The research team created a plant body composition analyzer using the gel they developed. This technology involves attaching sensors that measure biochemical signals to the surface of plant leaves and assessing stress by measuring changes in resistance. Researchers noted that as technology advances, it could contribute to rapidly diagnosing and addressing stress situations where plants might wilt before dying due to excess soil salinity.

Professor Park Seong-jun mentioned, "As farmland is decreasing globally, I am researching 'marine agriculture' that cultivates crops on the ocean. If salt filters fail and plants begin to die, we can promptly diagnose and maintain food productivity."
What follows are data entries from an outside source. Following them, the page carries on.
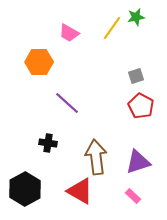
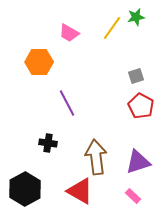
purple line: rotated 20 degrees clockwise
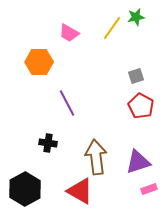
pink rectangle: moved 16 px right, 7 px up; rotated 63 degrees counterclockwise
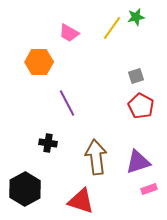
red triangle: moved 1 px right, 10 px down; rotated 12 degrees counterclockwise
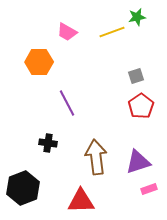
green star: moved 1 px right
yellow line: moved 4 px down; rotated 35 degrees clockwise
pink trapezoid: moved 2 px left, 1 px up
red pentagon: rotated 10 degrees clockwise
black hexagon: moved 2 px left, 1 px up; rotated 8 degrees clockwise
red triangle: rotated 20 degrees counterclockwise
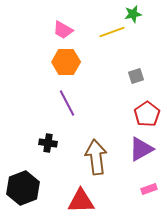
green star: moved 4 px left, 3 px up
pink trapezoid: moved 4 px left, 2 px up
orange hexagon: moved 27 px right
red pentagon: moved 6 px right, 8 px down
purple triangle: moved 3 px right, 13 px up; rotated 12 degrees counterclockwise
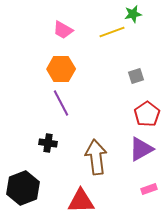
orange hexagon: moved 5 px left, 7 px down
purple line: moved 6 px left
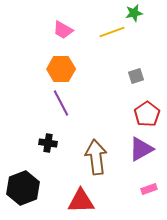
green star: moved 1 px right, 1 px up
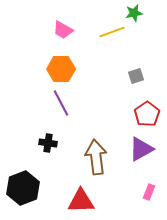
pink rectangle: moved 3 px down; rotated 49 degrees counterclockwise
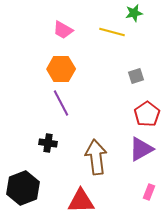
yellow line: rotated 35 degrees clockwise
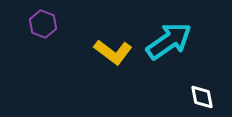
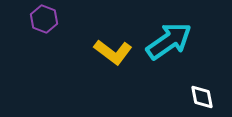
purple hexagon: moved 1 px right, 5 px up
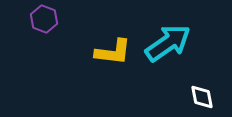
cyan arrow: moved 1 px left, 2 px down
yellow L-shape: rotated 30 degrees counterclockwise
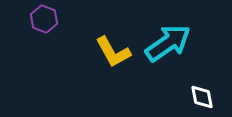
yellow L-shape: rotated 54 degrees clockwise
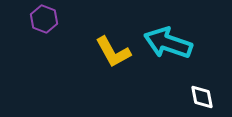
cyan arrow: rotated 126 degrees counterclockwise
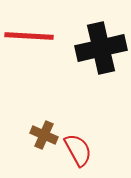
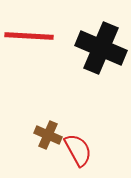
black cross: rotated 36 degrees clockwise
brown cross: moved 4 px right
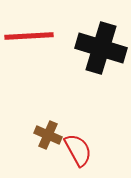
red line: rotated 6 degrees counterclockwise
black cross: rotated 6 degrees counterclockwise
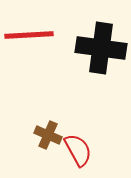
red line: moved 1 px up
black cross: rotated 9 degrees counterclockwise
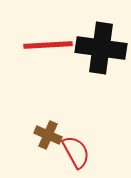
red line: moved 19 px right, 10 px down
red semicircle: moved 2 px left, 2 px down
Scientists are also researching ways to insert sensors into plants by mimicking brain-computer interfaces (BCI). BCI technology involves inserting electrodes into a person's brain to directly collect neural signals, which is used for disease diagnosis and rehabilitation of patients with nerve damage.

Han Sang-gil, a professor in the Department of Biotechnology at the University of Incheon, is researching technology to measure ion concentrations in real-time by implanting microelectrodes into tomato stems. By dividing potassium concentration into several stages and providing it to the plant roots, the results showed accuracy that reached 1,000 times that of other ions.
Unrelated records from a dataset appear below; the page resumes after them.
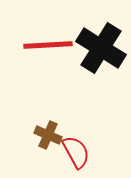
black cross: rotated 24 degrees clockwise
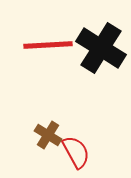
brown cross: rotated 8 degrees clockwise
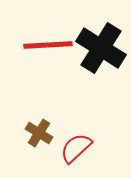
brown cross: moved 9 px left, 2 px up
red semicircle: moved 4 px up; rotated 104 degrees counterclockwise
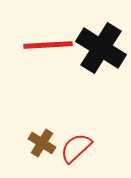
brown cross: moved 3 px right, 10 px down
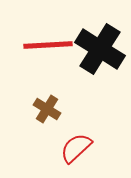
black cross: moved 1 px left, 1 px down
brown cross: moved 5 px right, 34 px up
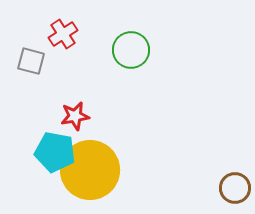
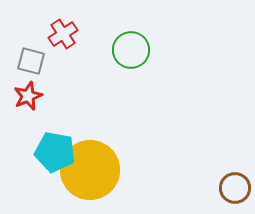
red star: moved 47 px left, 20 px up; rotated 12 degrees counterclockwise
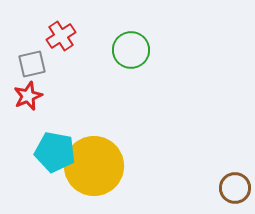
red cross: moved 2 px left, 2 px down
gray square: moved 1 px right, 3 px down; rotated 28 degrees counterclockwise
yellow circle: moved 4 px right, 4 px up
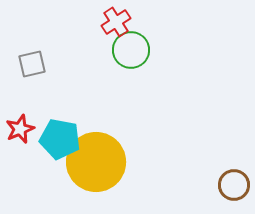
red cross: moved 55 px right, 14 px up
red star: moved 8 px left, 33 px down
cyan pentagon: moved 5 px right, 13 px up
yellow circle: moved 2 px right, 4 px up
brown circle: moved 1 px left, 3 px up
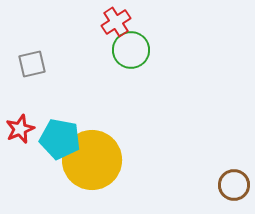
yellow circle: moved 4 px left, 2 px up
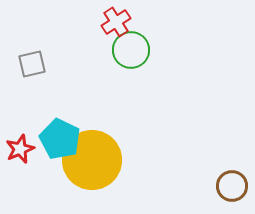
red star: moved 20 px down
cyan pentagon: rotated 15 degrees clockwise
brown circle: moved 2 px left, 1 px down
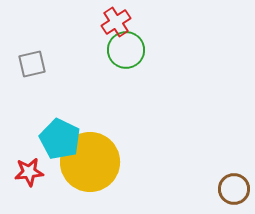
green circle: moved 5 px left
red star: moved 9 px right, 23 px down; rotated 16 degrees clockwise
yellow circle: moved 2 px left, 2 px down
brown circle: moved 2 px right, 3 px down
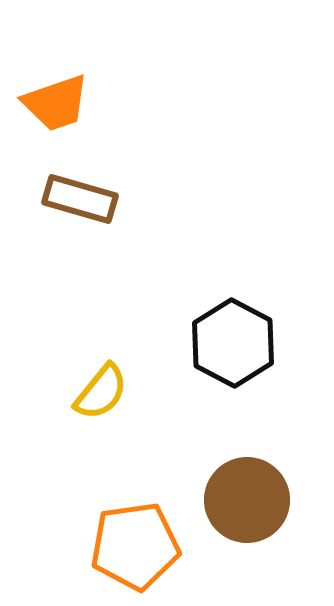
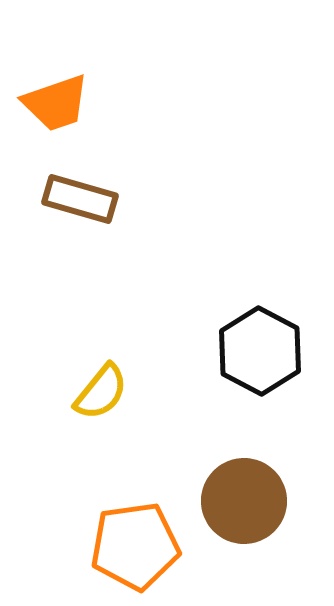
black hexagon: moved 27 px right, 8 px down
brown circle: moved 3 px left, 1 px down
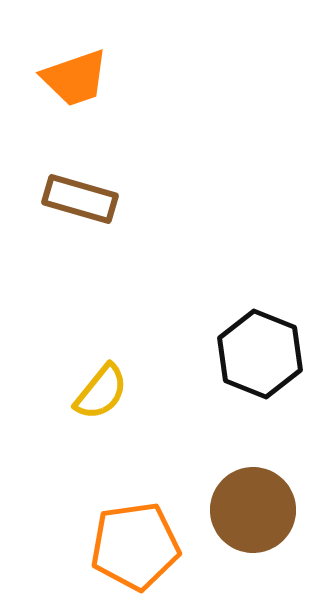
orange trapezoid: moved 19 px right, 25 px up
black hexagon: moved 3 px down; rotated 6 degrees counterclockwise
brown circle: moved 9 px right, 9 px down
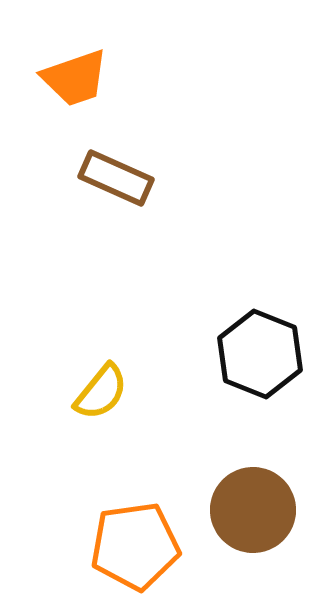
brown rectangle: moved 36 px right, 21 px up; rotated 8 degrees clockwise
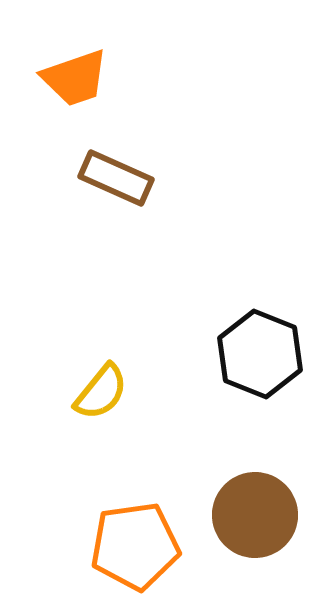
brown circle: moved 2 px right, 5 px down
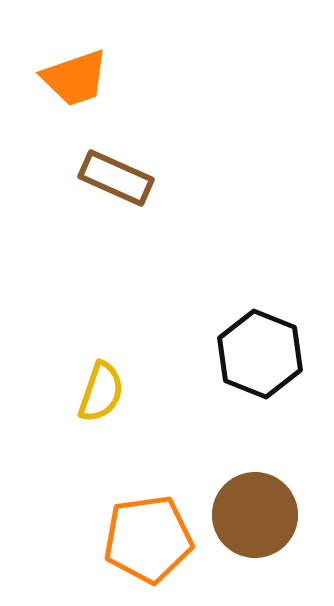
yellow semicircle: rotated 20 degrees counterclockwise
orange pentagon: moved 13 px right, 7 px up
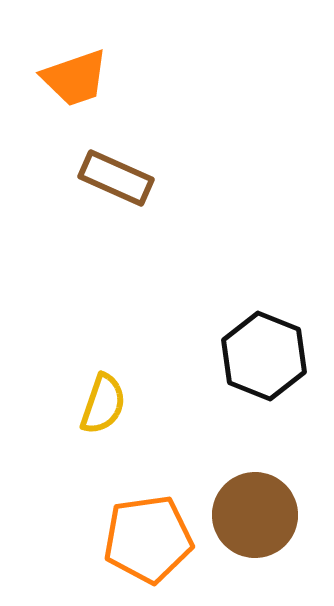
black hexagon: moved 4 px right, 2 px down
yellow semicircle: moved 2 px right, 12 px down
Professor Park Seong-jun from Seoul National University introduces gel technology that closely attaches sensors to plant leaves. The research team has implemented 'Inbody' technology using gel technology to measure the health status of plants./Courtesy of Reporter Lee Byeong-cheol

Professor Han stated, "This experiment was conducted using only potassium concentration sensors; however, using sensors for each ion would allow us to know the plant's condition more accurately, enabling precise identification of the types of stress the plants are experiencing."

Plant electronics is also used to prevent infectious diseases. At the event, Professor Jeong Su from the College of Agricultural Life Sciences at Seoul National University and Professor Gwak Seon-young from the Department of Biosystems and Biomaterials Engineering introduced technologies for diagnosing cabbage soft rot and fungal infections, respectively.

Soft rot is a disease that occurs when cabbage is infected by bacteria, causing the bacteria to break down cell walls and induce changes in resistance. While existing diagnostic methods take at least 2 to 3 days to diagnose soft rot, using the plant electronics technology developed by Professor Jeong's research team allows for early diagnosis within 8 hours.

Professor Gwak Seon-young's research team is studying technology to diagnose fungal infections using optical sensors. This technology identifies the reactions of plants before the fungus multiplies to the point of detection. Professor Gwak stated, "We conducted experiments on grains like wheat and barley, and the diagnostic speed was unbelievably fast. If we can achieve early diagnosis of plant infectious diseases, we expect to maintain food production while reducing pesticide use."

Researchers participating in the event unanimously agreed that plant electronics technology can help address the increasingly severe food issues. Senior researcher Kim Jae-jun noted, "Electronic engineering technology has already advanced significantly for diagnosing human health. If we apply advanced electronic engineering technology to plants, we can achieve results in a short time to resolve food issues.”